Let $M$ and $N$ be two $n$ dimensional connected closed manifolds with $n \ge 3$, and let $S$ be a $(n-1)$ dimensional closed submanifold common to $M$ and $N$. Consider the connected sum of $M$ and $N$ along the submanifold $S$, denoted $M\#_{S} N$ (described in https://en.wikipedia.org/wiki/Connected_sum#Connected_sum_along_a_submanifold). Roughly speaking, this is obtained by deleting $S$ from both the manifolds and then gluing along the boundary. This generalizes the canonical idea of connected sum, denoted $M \#N$, in which $S$ is taken to be a singleton.

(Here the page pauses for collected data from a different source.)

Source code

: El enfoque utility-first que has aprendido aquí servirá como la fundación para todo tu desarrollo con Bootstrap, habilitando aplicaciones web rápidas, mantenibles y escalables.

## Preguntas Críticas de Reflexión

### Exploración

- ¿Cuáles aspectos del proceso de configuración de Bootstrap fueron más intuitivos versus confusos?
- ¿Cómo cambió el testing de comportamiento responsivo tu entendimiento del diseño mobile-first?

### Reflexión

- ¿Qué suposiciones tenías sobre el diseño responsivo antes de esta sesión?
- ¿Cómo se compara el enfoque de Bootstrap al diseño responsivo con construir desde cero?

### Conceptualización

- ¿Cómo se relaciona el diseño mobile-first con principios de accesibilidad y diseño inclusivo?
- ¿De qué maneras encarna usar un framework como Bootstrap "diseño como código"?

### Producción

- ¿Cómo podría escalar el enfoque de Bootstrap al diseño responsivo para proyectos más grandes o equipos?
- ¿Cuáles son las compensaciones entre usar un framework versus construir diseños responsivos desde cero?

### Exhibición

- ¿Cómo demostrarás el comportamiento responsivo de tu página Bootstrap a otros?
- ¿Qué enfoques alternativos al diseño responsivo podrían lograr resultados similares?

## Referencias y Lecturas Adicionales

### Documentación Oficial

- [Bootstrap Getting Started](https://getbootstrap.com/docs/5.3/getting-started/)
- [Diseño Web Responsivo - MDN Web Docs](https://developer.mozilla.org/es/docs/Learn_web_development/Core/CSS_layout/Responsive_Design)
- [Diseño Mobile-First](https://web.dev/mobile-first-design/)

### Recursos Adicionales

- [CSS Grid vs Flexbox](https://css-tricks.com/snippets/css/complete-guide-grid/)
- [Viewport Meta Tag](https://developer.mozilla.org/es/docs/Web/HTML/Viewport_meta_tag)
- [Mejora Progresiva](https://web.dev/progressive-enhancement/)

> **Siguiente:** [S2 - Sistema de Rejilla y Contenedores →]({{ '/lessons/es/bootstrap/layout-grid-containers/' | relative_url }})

I want to calculate the fundamental group of $M\#_{S} N$. I know how to calculate $\pi_1(M\# N)$ using the Seifert–Van Kampen theorem. I believe the same idea can be applied to this general case of connecting along $S$ but I'm running into problems since $S$ is arbitrary. Is there a way I can see how $\pi_1(M\#_S N)$ looks like in general? 

I understand that it might depend on $S$. Just like $\pi_1(M\# N) = \pi_1(M) \ast \pi_1(N)$, can $\pi_1(M\#_S N)$ be described in a similar, simple way in terms of $\pi_1(M)$, $\pi_1(N)$, and $\pi_1(\partial S)$ only? Thanks in advance for your help.

**Edit**: two corrections made in light of the comments.